Gıybet, insanın sevâblarının azalmasına, başkasının günâhlarının kendine verilmesine sebeb olur. Bunları, her zaman düşünmek, insanın gıybet etmesine mânî olur.
Gıybet ederken başkasından söz taşınırsa ayrı bir günâha daha girer. Hadîs-i şerîflerde buyuruldu ki:
“Söz taşıyan (nemmam) Cennete giremez.”
“Sizin en fenânız söz taşıyanlar, aranızı bozanlar ve insanları birbirine düşürenlerdir.”
Buna fitne çıkarmak denir. Büyük günâhdır.
Gıybet insanların aralarının açılmasına, dargınlıklara sebeb olur. Hadîs-i şerîfde buyuruldu ki:
(İki kimse birbirlerine dargın olarak ölürlerse, Cehennem yüzü görmeden Cennete giremezler. Cennete girerlerse bile birbirleriyle karşılaşamazlar.)

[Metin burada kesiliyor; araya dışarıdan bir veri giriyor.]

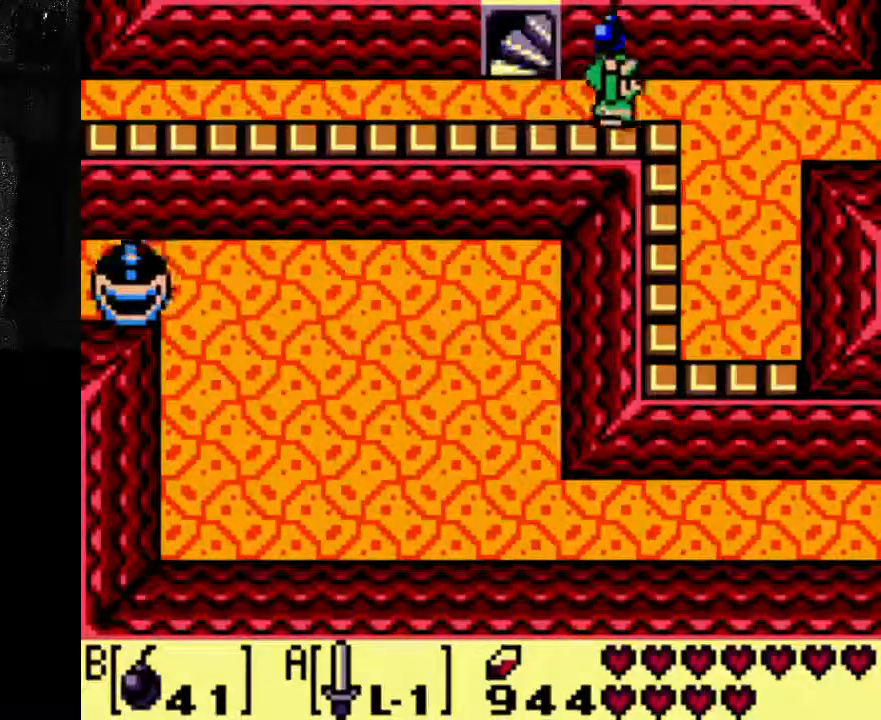
{"buttons": [], "left_stick": "center", "right_stick": "center", "events": [[367, "DPAD_RIGHT", "up"]]}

Gıybet etmenin keffâreti, üzülmek, tevbe etmek ve onunla helâlleşmekdir. Affetmezse, onu övmeli, sevdiğini bildirmeli, yalvarmalı, gönlünü almalıdır. Helâl etmezse hak yine onundur. Pişman olmadan helâlleşmek, riyâ olur, ayrı bir günâh olur. Ölüyü ve zîmmî olan kâfiri gıybet de harâmdır.